Jiri Pehe, a former adviser to the late President Havel and a frequent Zeman critic, told RFE/RL that he was stunned by the president's decision not to give a speech on one of the darkest days of Czech and Slovak history or pay his respects by attending a commemorative occasion. Noting that the invasion caused many people to flee the country, a decision which often meant never seeing your family again, he was reported as saying: "Although this is not embedded in the constitution, the president has a job description... to speak on such an important anniversary."

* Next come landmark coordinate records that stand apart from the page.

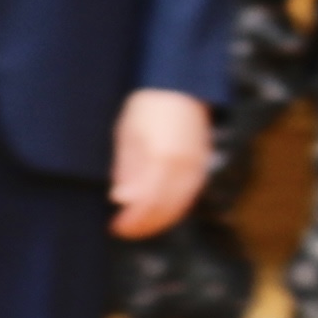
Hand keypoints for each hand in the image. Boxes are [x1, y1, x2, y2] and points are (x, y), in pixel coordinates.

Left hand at [106, 85, 213, 239]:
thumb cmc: (146, 107)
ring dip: (159, 221)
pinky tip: (161, 212)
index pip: (146, 203)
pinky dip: (175, 208)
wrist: (179, 86)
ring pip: (180, 206)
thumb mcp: (127, 135)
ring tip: (141, 226)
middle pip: (164, 209)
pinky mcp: (203, 165)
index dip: (130, 220)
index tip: (115, 227)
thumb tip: (119, 199)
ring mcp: (196, 166)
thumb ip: (125, 168)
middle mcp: (182, 166)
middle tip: (124, 231)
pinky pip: (190, 195)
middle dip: (143, 225)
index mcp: (160, 158)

August 21 will at least see Czech PM Andrej Babis (Ano party), Senate President Milan Stech (Social Democrats) and Speaker of the House Radek Vondracek (Ano) speak at a memorial event in front of a Czech Radio building in Prague that was occupied by Soviet troops after the invasion.
Zeman’s silence also drew a stinging rebuke from journalist Robert Malecky of the E15 daily. He said that Zeman was allowing Kiska to become the president of all Czechoslovaks.
Apologist for Putin
The populist and often foul-mouthed Zeman narrowly won re-election in a run-off vote in late January. The 73-year-old former Social Democrat, popular in the provinces but widely detested in Prague, vilifies Islam, has flirted with the far right and is often an apologist for the actions of Russian President Vladimir Putin. His bid for re-election, in which he was too infirm to campaign, was dogged by allegations that it was benefiting from money from Moscow.
In November last year, Zeman once again broke ranks with other European leaders and the Czech government by visiting Putin and calling for sanctions against Russia to be dropped.
Zeman has long argued that the Czech Republic should focus on rebuilding its business links to its former overlord.
He has also praised Russian intervention in Syria (and criticised the US’s) and dismissed the Kremlin’s incursions into eastern Ukraine, calling the conflict a civil war. Zeman shrugged off the annexation of the Crimea, calling it a “fait accompli”, and suggested that Russia merely financially compensate Ukraine.
As Mark Galeotti, a senior research fellow at the Institute of International Relations Prague, wrote last year in Controlling Chaos: How Russia manages its political war in Europe, a report compiled for the European Council on Foreign Relations: “President Milos Zeman’s outspoken criticisms of Nato and the EU are gleefully repeated in Moscow’s propaganda campaigns throughout central Europe.”
Russia has been very successful in spreading its propaganda inside the Czech Republic, notably by getting online disinformation into popular local websites such as Parlamentni listy.
Rethinking Marshal Konev
Also on August 21, Prague 6 city district hall is set to unveil three bronze plaques in Czech, Russian and English at the Dejvice statue of Marshal Ivan Konev.
The plaques replace a marker that referred to Konev as a Soviet and Czech hero. There has long been much debate among Czechs as to how much of a hero Konev really was.
The new plaques state that Konev led the First Ukrainian Front that liberated north, central and east Bohemia and went on to become the Eastern force that was first to enter Prague on May 9, 1945 as WWII neared its end. They also describe how the marshal later led the suppression of the Hungarian uprising in 1956; helped build the Berlin Wall in 1961; and personally oversaw the intelligence gathering performed before the Warsaw Pact invasion of Czechoslovakia.